### 作業の指示:
提供文では、横浜線の起点から31kmのところにある駅はどこだと書かれていますか。

以下のプログラムを作成し、”横浜線の起点から31km.cpp”というファイル名で保存します。
#include <iostream>
#include <string>
int main(int 引数の数, char **引数) {
string 横浜線の起点から31km = “相模原”;
cout << 横浜線の起点から31km << endl;
}
コンパイルして実行してみます。
すると…
g++ -c -o 横浜線の起点から31km.o 横浜線の起点から31km.cpp
g++ -o 横浜線の起点から31km 横浜線の起点から31km.o
[panda@pandanote.info 横浜線]$ ./横浜線の起点から31km
相模原
という出力結果が得られます。
横浜線の起点(=東神奈川駅)から31kmのところには相模原駅があることがわかります。
全部入り
識別子として日本語の文字列が使えるということは、変数だけではなくて、構造体やクラスの型も日本語で表すことができそうです。
そこで、以下のプログラムを作成し、”横浜線.cpp”というファイル名で保存します。
#include <iostream>
#include <string>
#include <vector>
typedef struct {
int 乗降客数;
string 駅名;
} 駅の情報;
class 路線の情報 {
public:
string 路線名;
string 起点;
string 終点;
};
ostream &operator<<(ostream &out, const 路線の情報 &情報) {
return out << 情報.路線名 << “:” << 情報.起点 << “-” << 情報.終点;
}
int main(int 引数の数, char **引数) {
vector<駅の情報> 横浜線の駅;
駅の情報 鴨居;
鴨居.駅名 = “鴨居駅”;
鴨居.乗降客数 = 29426;
駅の情報 小机;
小机.駅名 = “小机駅”;
小机.乗降客数 = 7773;
駅の情報 新横浜;
新横浜.駅名 = “新横浜駅”;
新横浜.乗降客数 = 41089;
横浜線の駅.push_back(鴨居);
横浜線の駅.push_back(小机);
横浜線の駅.push_back(新横浜);
for (vector<駅の情報>::iterator 変数 = 横浜線の駅.begin();
変数 != 横浜線の駅.end();
++変数) {
cout << (*変数).駅名 << “:” << (*変数).乗降客数 << endl;
}
路線の情報 横浜線の情報;
横浜線の情報.路線名 = “横浜線”;
横浜線の情報.起点 = “東神奈川”;
横浜線の情報.終点 = “八王子”;
cout << 横浜線の情報 << endl;
}
さらにコンパイルして実行してみます。
g++ -c -o 横浜線.o 横浜線.cpp
g++ -o 横浜線 横浜線.o
[panda@pandanote.info 横浜線]$ ./横浜線
鴨居駅:29426
小机駅:7773
新横浜駅:41089
横浜線:東神奈川-八王子
鴨居、小机及び新横浜駅の駅名ならびに2020年の各駅ごとの乗降客数と横浜線の起点と終点が表示されました。

[データセットからの抜粋]

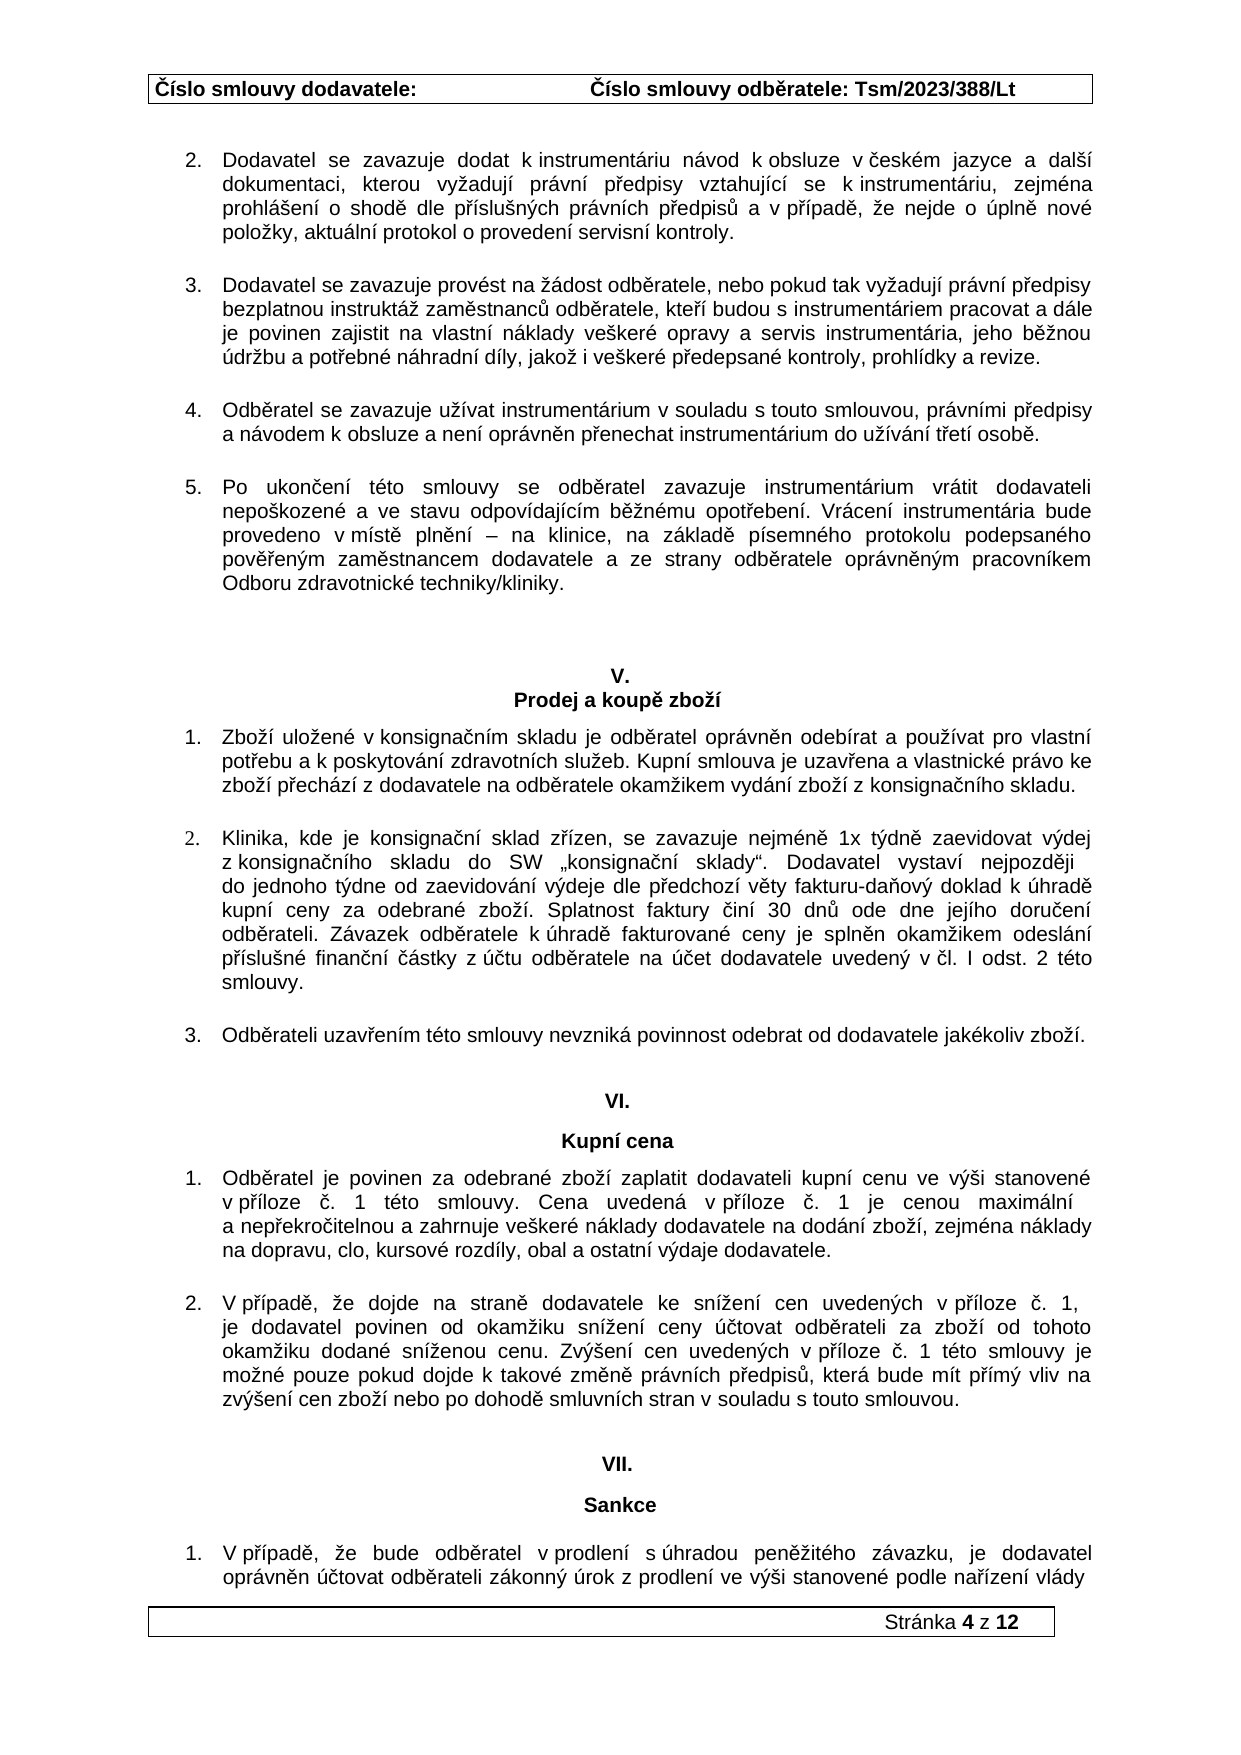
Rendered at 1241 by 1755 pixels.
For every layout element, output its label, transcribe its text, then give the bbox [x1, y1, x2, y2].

list Zboží uložené v konsignačním skladu je odběratel oprávněn odebírat a používat pro vlastní potřebu a k poskytování zdravotních služeb. Kupní smlouva je uzavřena a vlastnické právo ke zboží přechází z dodavatele na odběratele okamžikem vydání zboží z konsignačního skladu. [184, 725, 1093, 797]
list Odběratel se zavazuje užívat instrumentárium v souladu s touto smlouvou, právními předpisy a návodem k obsluze a není oprávněn přenechat instrumentárium do užívání třetí osobě. [185, 398, 1093, 446]
list Odběratel je povinen za odebrané zboží zaplatit dodavateli kupní cenu ve výši stanovené v příloze č. 1 této smlouvy. Cena uvedená v příloze č. 1 je cenou maximální a nepřekročitelnou a zahrnuje veškeré náklady dodavatele na dodání zboží, zejména náklady na dopravu, clo, kursové rozdíly, obal a ostatní výdaje dodavatele. [185, 1166, 1093, 1261]
list V případě, že bude odběratel v prodlení s úhradou peněžitého závazku, je dodavatel oprávněn účtovat odběrateli zákonný úrok z prodlení ve výši stanovené podle nařízení vlády [185, 1541, 1093, 1588]
list Po ukončení této smlouvy se odběratel zavazuje instrumentárium vrátit dodavateli nepoškozené a ve stavu odpovídajícím běžnému opotřebení. Vrácení instrumentária bude provedeno v místě plnění – na klinice, na základě písemného protokolu podepsaného pověřeným zaměstnancem dodavatele a ze strany odběratele oprávněným pracovníkem Odboru zdravotnické techniky/kliniky. [185, 475, 1093, 594]
text V. [148, 664, 1093, 688]
list Dodavatel se zavazuje provést na žádost odběratele, nebo pokud tak vyžadují právní předpisy bezplatnou instruktáž zaměstnanců odběratele, kteří budou s instrumentáriem pracovat a dále je povinen zajistit na vlastní náklady veškeré opravy a servis instrumentária, jeho běžnou údržbu a potřebné náhradní díly, jakož i veškeré předepsané kontroly, prohlídky a revize. [185, 273, 1093, 368]
list Odběrateli uzavřením této smlouvy nevzniká povinnost odebrat od dodavatele jakékoliv zboží. [184, 1023, 1093, 1047]
text VII. [148, 1452, 1093, 1476]
list Klinika, kde je konsignační sklad zřízen, se zavazuje nejméně 1x týdně zaevidovat výdej z konsignačního skladu do SW „konsignační sklady“. Dodavatel vystaví nejpozději do jednoho týdne od zaevidování výdeje dle předchozí věty fakturu-daňový doklad k úhradě kupní ceny za odebrané zboží. Splatnost faktury činí 30 dnů ode dne jejího doručení odběrateli. Závazek odběratele k úhradě fakturované ceny je splněn okamžikem odeslání příslušné finanční částky z účtu odběratele na účet dodavatele uvedený v čl. I odst. 2 této smlouvy. [184, 826, 1093, 994]
text Sankce [148, 1493, 1093, 1517]
text Kupní cena [148, 1129, 1093, 1153]
text Prodej a koupě zboží [148, 688, 1093, 712]
list V případě, že dojde na straně dodavatele ke snížení cen uvedených v příloze č. 1, je dodavatel povinen od okamžiku snížení ceny účtovat odběrateli za zboží od tohoto okamžiku dodané sníženou cenu. Zvýšení cen uvedených v příloze č. 1 této smlouvy je možné pouze pokud dojde k takové změně právních předpisů, která bude mít přímý vliv na zvýšení cen zboží nebo po dohodě smluvních stran v souladu s touto smlouvou. [185, 1291, 1093, 1410]
list Dodavatel se zavazuje dodat k instrumentáriu návod k obsluze v českém jazyce a další dokumentaci, kterou vyžadují právní předpisy vztahující se k instrumentáriu, zejména prohlášení o shodě dle příslušných právních předpisů a v případě, že nejde o úplně nové položky, aktuální protokol o provedení servisní kontroly. [185, 148, 1093, 243]
text VI. [148, 1088, 1093, 1112]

### 回答:
相模原駅です。